4. Thinking Intersectionally to Uncover the Limits of Traditional Sexism Measures, with Marina Munoz Puig and Toni Rodon
Measuring sexist attitudes today requires addressing how these encompass backlash against LGB, trans, and other gender nonconforming identities, while also accounting for social desirability bias in responses. In this research, and drawing from an intersectional framework, we use a list experiment with novel items to explore attitudes towards identities and family structures that challenge deeper and more entrenched patriarchal and heteronormated values. We do so in Catalonia, with the aim of looking at whether reconceptualizing sexism beyond the gender binary, relating it to attitudes towards non-conforming gender norms and family structures, reveals a higher prevalence of sexist attitudes in the population when compared to other scales and items that limit their scope to the male-female binary. Results show that our framing yields much higher estimates of the prevalence of sexist attitudes compared to traditional items. Findings also indicate that while societal progress has led to predominantly approving opinions regarding equality among men and women, new forms of sexism, which question the assumed connection between sex, gender, and sexuality, have taken the spotlight and are mainly aimed towards LGBTI+ individuals and their demands for equality.

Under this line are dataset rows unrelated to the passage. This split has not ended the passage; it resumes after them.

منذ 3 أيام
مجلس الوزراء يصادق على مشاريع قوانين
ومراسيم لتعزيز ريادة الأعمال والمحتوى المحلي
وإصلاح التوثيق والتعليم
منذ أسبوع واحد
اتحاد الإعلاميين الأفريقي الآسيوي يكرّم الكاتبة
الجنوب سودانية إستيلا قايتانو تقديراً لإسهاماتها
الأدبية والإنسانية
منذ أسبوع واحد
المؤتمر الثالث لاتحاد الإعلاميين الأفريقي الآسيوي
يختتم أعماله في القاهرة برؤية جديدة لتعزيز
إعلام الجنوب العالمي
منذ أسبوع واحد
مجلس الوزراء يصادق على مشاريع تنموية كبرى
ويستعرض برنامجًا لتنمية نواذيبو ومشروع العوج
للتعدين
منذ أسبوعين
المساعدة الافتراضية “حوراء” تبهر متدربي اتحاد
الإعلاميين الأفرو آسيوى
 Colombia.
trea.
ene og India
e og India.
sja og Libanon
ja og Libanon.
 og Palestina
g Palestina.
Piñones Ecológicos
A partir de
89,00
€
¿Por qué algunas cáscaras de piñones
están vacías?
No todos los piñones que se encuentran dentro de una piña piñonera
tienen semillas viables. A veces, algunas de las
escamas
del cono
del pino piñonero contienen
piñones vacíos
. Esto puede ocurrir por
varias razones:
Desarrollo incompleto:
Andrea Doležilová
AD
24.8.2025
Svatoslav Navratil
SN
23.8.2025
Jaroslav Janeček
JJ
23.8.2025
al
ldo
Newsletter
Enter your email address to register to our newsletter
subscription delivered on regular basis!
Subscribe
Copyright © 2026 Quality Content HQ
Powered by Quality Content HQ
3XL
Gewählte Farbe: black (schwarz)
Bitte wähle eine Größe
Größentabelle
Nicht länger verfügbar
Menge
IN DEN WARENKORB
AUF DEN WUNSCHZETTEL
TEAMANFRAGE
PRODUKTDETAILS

5. Choices, Flows, Segregation. Lower Secondary Education in Bologna, Reggio Emilia and Prato, with Giancarlo Gasperoni, Debora Mantovani, and Federica Santangelo
The article explores the allocation of pupils in secondary schools in Bologna, Reggio Emilia and Prato – cities featuring a high incidence of foreign students – to assess how the distribution is associated with ascribed characteristics of pupils and their families (namely, citizenship and parents’ education level), catchment areas’ social characterization and school profiles. Nearly half of the pupils do not attend their area of residence’s reference school. Such mobility is more widespread among Italian families and those with more educated parents, especially when it comes to leaving the public school system in favour of privately managed institutions. An ad hoc, detailed typology of area-to-school movements also unveils unexpected forms of reference school ‘avoidance’, such as ‘downward’ mobility towards schools that appear to be more disadvantaged than reference schools. Interschool segregation tends to be greater than residential segregation, and the allocation of pupils between classes further contributes to segregation. Equitable access to educational opportunities varies according to pupils’ migratory status, families’ cultural resources and the social profile of catchment areas, but with significant variations presumably reflecting municipal and neighbourhood contexts.